_AVAILABLE RECORDS_:
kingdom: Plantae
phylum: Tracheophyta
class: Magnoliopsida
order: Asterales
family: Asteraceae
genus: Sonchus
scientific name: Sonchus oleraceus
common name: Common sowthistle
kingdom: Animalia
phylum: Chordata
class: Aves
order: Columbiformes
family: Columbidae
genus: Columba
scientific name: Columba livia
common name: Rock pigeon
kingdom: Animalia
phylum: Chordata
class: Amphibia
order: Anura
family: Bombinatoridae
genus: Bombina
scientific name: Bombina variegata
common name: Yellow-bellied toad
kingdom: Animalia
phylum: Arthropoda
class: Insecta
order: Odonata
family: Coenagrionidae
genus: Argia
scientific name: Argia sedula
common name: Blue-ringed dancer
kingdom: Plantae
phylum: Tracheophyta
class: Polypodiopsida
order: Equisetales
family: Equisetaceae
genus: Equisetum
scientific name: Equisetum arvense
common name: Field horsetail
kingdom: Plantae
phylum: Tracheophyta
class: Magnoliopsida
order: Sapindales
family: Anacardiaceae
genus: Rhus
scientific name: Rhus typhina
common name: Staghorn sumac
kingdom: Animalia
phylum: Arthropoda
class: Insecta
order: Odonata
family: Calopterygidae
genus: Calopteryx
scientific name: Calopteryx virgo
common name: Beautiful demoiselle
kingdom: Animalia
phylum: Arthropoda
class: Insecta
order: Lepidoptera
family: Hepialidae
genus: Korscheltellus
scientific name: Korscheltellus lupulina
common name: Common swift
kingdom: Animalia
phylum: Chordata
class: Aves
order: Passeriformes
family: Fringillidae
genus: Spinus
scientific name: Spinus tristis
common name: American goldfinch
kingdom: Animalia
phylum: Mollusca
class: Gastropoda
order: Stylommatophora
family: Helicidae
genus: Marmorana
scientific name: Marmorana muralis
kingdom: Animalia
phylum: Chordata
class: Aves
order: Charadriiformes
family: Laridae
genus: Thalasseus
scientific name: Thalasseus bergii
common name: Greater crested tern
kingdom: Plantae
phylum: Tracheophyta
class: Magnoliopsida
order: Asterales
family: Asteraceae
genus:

_DIRECTIONS FOR THIS TASK_:
Rewrite these records with "phylum" swapped for "division" at every occurrence, keeping everything else unchanged.

_ANSWER TO THE PROBLEM_:
kingdom: Plantae
division: Tracheophyta
class: Magnoliopsida
order: Asterales
family: Asteraceae
genus: Sonchus
scientific name: Sonchus oleraceus
common name: Common sowthistle
kingdom: Animalia
division: Chordata
class: Aves
order: Columbiformes
family: Columbidae
genus: Columba
scientific name: Columba livia
common name: Rock pigeon
kingdom: Animalia
division: Chordata
class: Amphibia
order: Anura
family: Bombinatoridae
genus: Bombina
scientific name: Bombina variegata
common name: Yellow-bellied toad
kingdom: Animalia
division: Arthropoda
class: Insecta
order: Odonata
family: Coenagrionidae
genus: Argia
scientific name: Argia sedula
common name: Blue-ringed dancer
kingdom: Plantae
division: Tracheophyta
class: Polypodiopsida
order: Equisetales
family: Equisetaceae
genus: Equisetum
scientific name: Equisetum arvense
common name: Field horsetail
kingdom: Plantae
division: Tracheophyta
class: Magnoliopsida
order: Sapindales
family: Anacardiaceae
genus: Rhus
scientific name: Rhus typhina
common name: Staghorn sumac
kingdom: Animalia
division: Arthropoda
class: Insecta
order: Odonata
family: Calopterygidae
genus: Calopteryx
scientific name: Calopteryx virgo
common name: Beautiful demoiselle
kingdom: Animalia
division: Arthropoda
class: Insecta
order: Lepidoptera
family: Hepialidae
genus: Korscheltellus
scientific name: Korscheltellus lupulina
common name: Common swift
kingdom: Animalia
division: Chordata
class: Aves
order: Passeriformes
family: Fringillidae
genus: Spinus
scientific name: Spinus tristis
common name: American goldfinch
kingdom: Animalia
division: Mollusca
class: Gastropoda
order: Stylommatophora
family: Helicidae
genus: Marmorana
scientific name: Marmorana muralis
kingdom: Animalia
division: Chordata
class: Aves
order: Charadriiformes
family: Laridae
genus: Thalasseus
scientific name: Thalasseus bergii
common name: Greater crested tern
kingdom: Plantae
division: Tracheophyta
class: Magnoliopsida
order: Asterales
family: Asteraceae
genus:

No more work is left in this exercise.